Fortunately, we managed to talk my mom down, and Saddam Hussein “only” launched explosive warheads with his Scuds into Israel. But the memory remains, and with it, the feeling of total helplessness when all you can do is to sit, trapped in a room, and do absolutely nothing while missiles explode around you and shake the windows of your home.

I have this memory and a few others, but I’ll save you from those. The reason I’m bringing this up is to set up the stage for the reaction to such severe helplessness. The reaction is what I (and I believe many Israelis and Palestinians) would call “survival mode.” It’s when the planning and stargazing part of your brain shuts down to a narrow tunnel vision of what’s happening right now, this moment. Once this happens to you as a result of an event like I discussed above, this can happen again from time to time out of the blue. It’s not a matter of choice. It happens out of reflex. I discussed this in a previous post, and at the time, I wondered why I was reflecting on it. Well, here’s the answer. Mind’s working in mysterious ways and all of that.

Fear is the mind killer

A couple of days after Black Saturday, an entire country full of people switched into survival mode after the initial shock. What Hamas did that day was not something I can put into words, but I can still feel it. My family over there felt it. And the other survivors of families near Gaza, who were slaughtered in ways even animals aren’t butchered, felt it. Let me emphasize that I am not capable of feeling or even having a taste of what those survivors went through. I believe the human brain shields us from such things with denial and other methods to protect us from going insane, which some of these people probably did. All I go by is a hunch of a feeling.

For days and weeks after black Saturday, a whole country reacted out of a narrow tunnel vision of the need to survive. There was nothing else; no plan, no strategy, and no revenge. There was just a boiling, overwhelming rage and pain.

Unfortunately, there hasn’t been much thinking since then. No long-term plan and no strategy. The whole thing reminds me of 9/11 and the war in Afghanistan and Iraq on a smaller scale. But we’ll get there.

I was here, in New York City, when the demonstrations started, when people on the left - my left, my people - started chanting a slogan that came directly from the mouths of Hamas, Fatah, Islamic Jihad, and other such terrorist organization who wanted to exterminate the Jews since 1948 onward. I don’t think (or I don’t want to think) people knew what they were saying exactly. I understand the point, and I understand what they were trying to achieve, but the extreme demonstrators' actions pushed me away toward the right.

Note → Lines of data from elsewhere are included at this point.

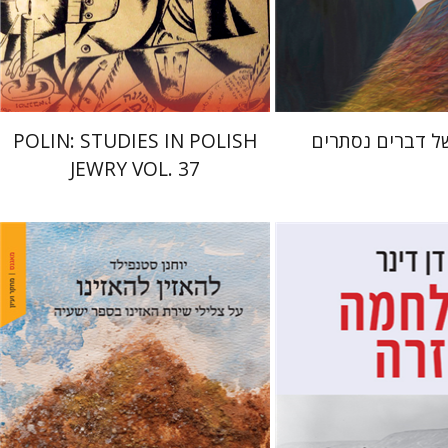
 אתר ספר מודפס
הנחת אתר ספר מודפס
$122
$32
$135
$35
 דברים נסתרים
POLIN: STUDIES IN POLISH
JEWRY VOL. 37
יוחנן סטנפילד
מרי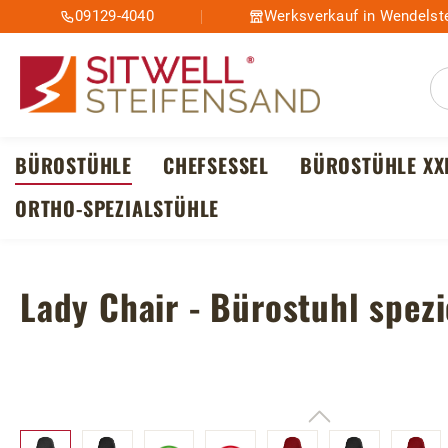
09129-4040
Werksverkauf in Wendelste
m Hauptinhalt springen
Zur Suche springen
Zur Hauptnavigation springen
BÜROSTÜHLE
CHEFSESSEL
BÜROSTÜHLE XX
ORTHO-SPEZIALSTÜHLE
Lady Chair - Bürostuhl spezi
Bildergalerie überspringen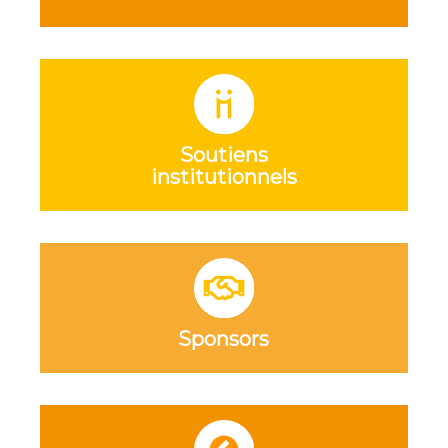
Soutiens
institutionnels
Sponsors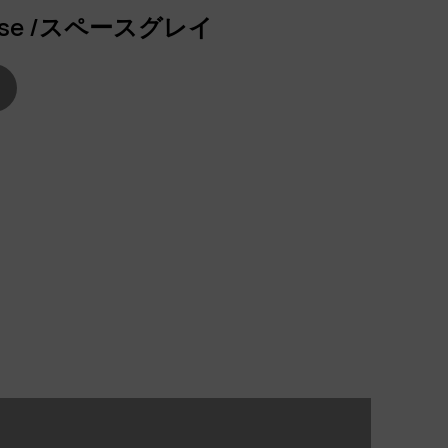
 Case /スペースグレイ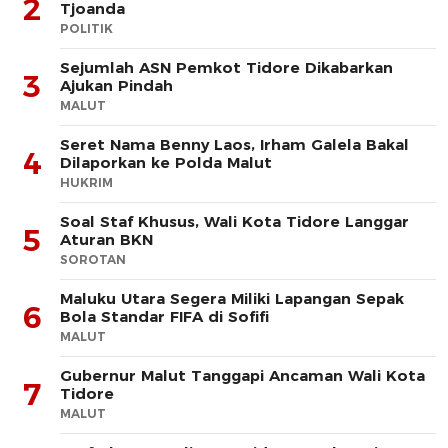
2
Tjoanda
POLITIK
Sejumlah ASN Pemkot Tidore Dikabarkan
3
Ajukan Pindah
MALUT
Seret Nama Benny Laos, Irham Galela Bakal
4
Dilaporkan ke Polda Malut
HUKRIM
Soal Staf Khusus, Wali Kota Tidore Langgar
5
Aturan BKN
SOROTAN
Maluku Utara Segera Miliki Lapangan Sepak
6
Bola Standar FIFA di Sofifi
MALUT
Gubernur Malut Tanggapi Ancaman Wali Kota
7
Tidore
MALUT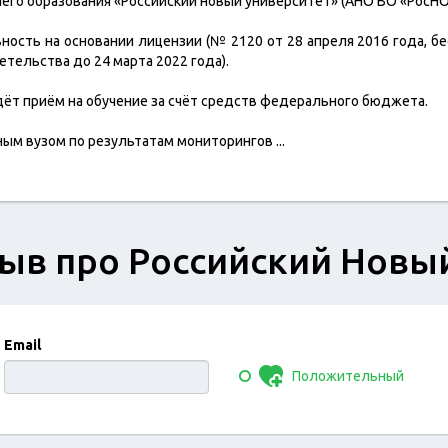
го образования «Российский новый университет» (АНО ВО «РосНОУ
ость на основании лицензии (№ 2120 от 28 апреля 2016 года, бе
етельства до 24 марта 2022 года).
дёт приём на обучение за счёт средств федерального бюджета.
ным вузом по результатам мониторингов
...
ыв про Российский Новы
Email
Положительный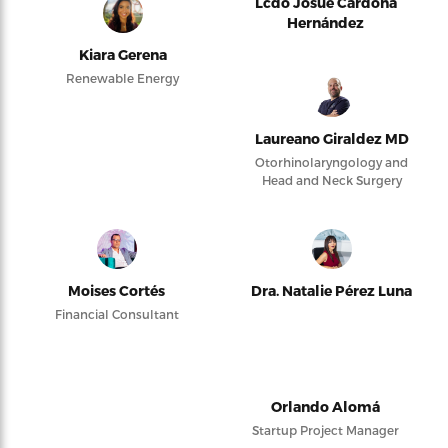
Lcdo Josué Cardona
Hernández
Kiara Gerena
Renewable Energy
Laureano Giraldez MD
Otorhinolaryngology and
Head and Neck Surgery
Moises Cortés
Dra. Natalie Pérez Luna
Financial Consultant
Orlando Alomá
Startup Project Manager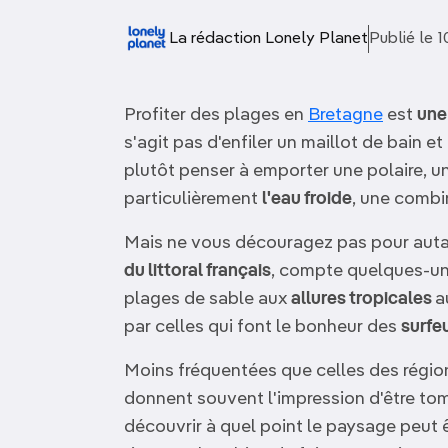
OCÉANIE
Camargue
La rédaction Lonely Planet
Publié le 
ANTARCTIQUE
Profiter des plages en
Bretagne
est
une
TOP VILLES
s'agit pas d'enfiler un maillot de bain 
plutôt penser à emporter une polaire, u
particulièrement
l'eau froide
, une combi
Mais ne vous découragez pas pour autant
du littoral français
, compte quelques-u
plages de sable aux
allures tropicales
a
par celles qui font le bonheur des
surfe
Moins fréquentées que celles des régio
donnent souvent l'impression d'être to
découvrir à quel point le paysage peut 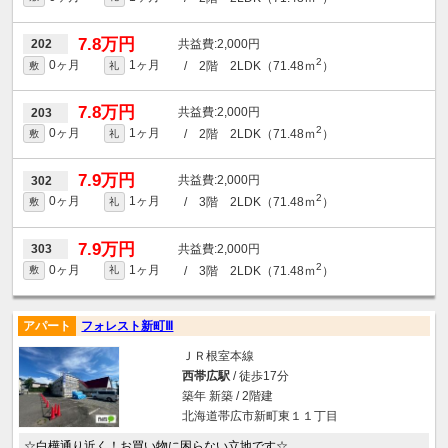
7.8万円
2,000円
202
2
0ヶ月
1ヶ月
/ 2階 2LDK（71.48ｍ
）
敷
礼
7.8万円
2,000円
203
2
0ヶ月
1ヶ月
/ 2階 2LDK（71.48ｍ
）
敷
礼
7.9万円
2,000円
302
2
0ヶ月
1ヶ月
/ 3階 2LDK（71.48ｍ
）
敷
礼
7.9万円
2,000円
303
2
0ヶ月
1ヶ月
/ 3階 2LDK（71.48ｍ
）
敷
礼
アパート
フォレスト新町Ⅲ
ＪＲ根室本線
西帯広駅
/ 徒歩17分
築年 新築 / 2階建
北海道帯広市新町東１１丁目
☆白樺通り近く！お買い物に困らない立地です☆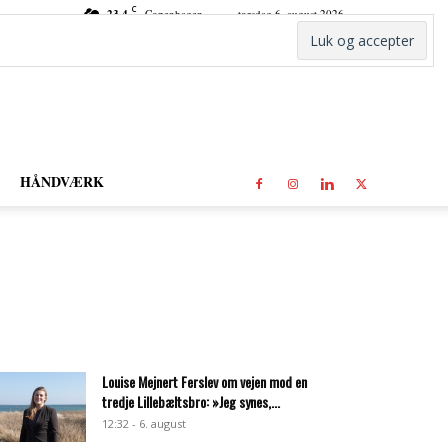
C
23.4
Copenhagen
torsdag 6. august 2026
HÅNDVÆRK
Louise Mejnert Ferslev om vejen mod en
tredje Lillebæltsbro: »Jeg synes,...
12:32 - 6. august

I did not want my opinions to change, just as I didn’t want my Israeli past to come back, but sometimes life punches you in the face for a wake-up call.

Despite all I felt and what I still feel, I understand. I wish I hadn’t, and I wish I could just be “pro-Israel” or whatever. It would simplify things. But I simply cannot accept what’s going on to Palestinians today, in Palatine, in their own homes, when bombs fall around them, and their windows are shaking, thinking if the next explosion is going to be the last sound they’ll ever hear. And this is something that drives me further away from friends and family who lean more toward Israel. I know a few Israelis like me, and most of them have left Israel for similar reasons I’m happy to be where I am today. I don’t think there are many of us.

What Hamas did is one thing, and Israel’s immediate reaction is something I still support. But we are almost a year into this mess, with no end in sight and just more bloodshed, most of which belongs to people who have no choice but to stand in the way of IDF’s bombs.

This is where I want to stop for now. I understand this is a sensitive topic for many people. Thank you for reading.